The downside of being undersized
But there’s a flipside. With low barriers to entry, founders face enormous competition and can easily get lost in the noise. It’s never been easier to get into entrepreneurship. But companies that start with fewer employees—especially those with just one to four people—suffer lower survival rates than bigger companies. When anyone can start a business with the click of a button, the real challenge becomes standing out from the crowd.
And no digital toolbox can replace a true network i.e. access to people who have been in the trenches and can help accelerate growth and avoid missteps. Too many digital entrepreneurs operate in isolation, without real guidance or mentorship. I muddled my way through my first entrepreneurial efforts, making every mistake along the way. What I sorely needed were basic business skills, from accounting to HR.
Finally, many everyday entrepreneurs are risk-averse and have no funds to grow. So many side hustlers don’t have the luxury of leaving their day jobs. Funding for their business is limited to lines of credit, loans from family, and credit cards. As a result, these businesses—despite their promise and the passion of their founders—are often left in a funding black hole. Many never have a chance to scale and are relegated to passion projects.
Towards a new model
Across Canada, provincial agencies like Small Business BC and nonprofits like Futurpreneur have long been working to help fledgling entrepreneurs get access to information and mentoring. But, as the crisis continues to impact the economy, too many digital entrepreneurs still fall through the gaps.

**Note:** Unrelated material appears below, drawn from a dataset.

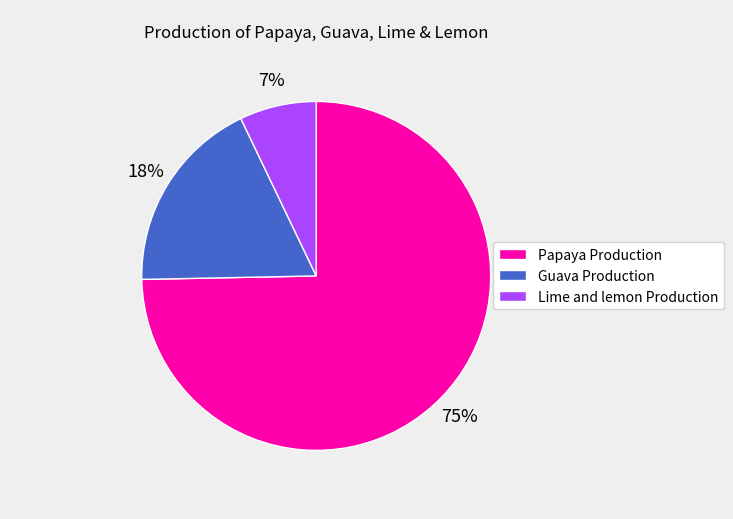

To the nearest percent, what is the difference between the largest and smallest slice percentages?

68%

These founders need targeted support in three key areas: training, networking, and funding. By training, I don’t necessarily mean formal education like MBAs. Many hustle-preneurs have abundant business savvy, but limited time. They need a narrowly focused, online learning platform to fill gaps in their knowledge.
Likewise, even the smartest, most driven entrepreneurs need others to lean on for insights, business connections and guidance. For digital entrepreneurs, this network needs to be online and accessible anywhere, comprised of both peers who can trade tips and mentors who can share hard-earned expertise.
Of course, no business gets far without funding. Traditional investment models—from VCs and angels to banks and accelerators—aren’t set up for small-scale, digital entrepreneurs. What’s needed is a funding model that expressly serves this cohort, recognizing both its limits and potential. Funding in the form of income replacement, for instance, can help side hustlers bridge the gap between paychecks and profits. Meanwhile, creative equity and revenue-sharing approaches suited to new digital entrepreneurs can facilitate scaling without incurring added risk.
The pandemic has shaken our economy, but it’s also accelerated important shifts already underway toward entrepreneurship. We must equip our population with the tools to be successful, especially founders and business owners who have been overlooked or underserved in the past. Now, more than ever, it’s critical to support Canada’s growing body of digital entrepreneurs.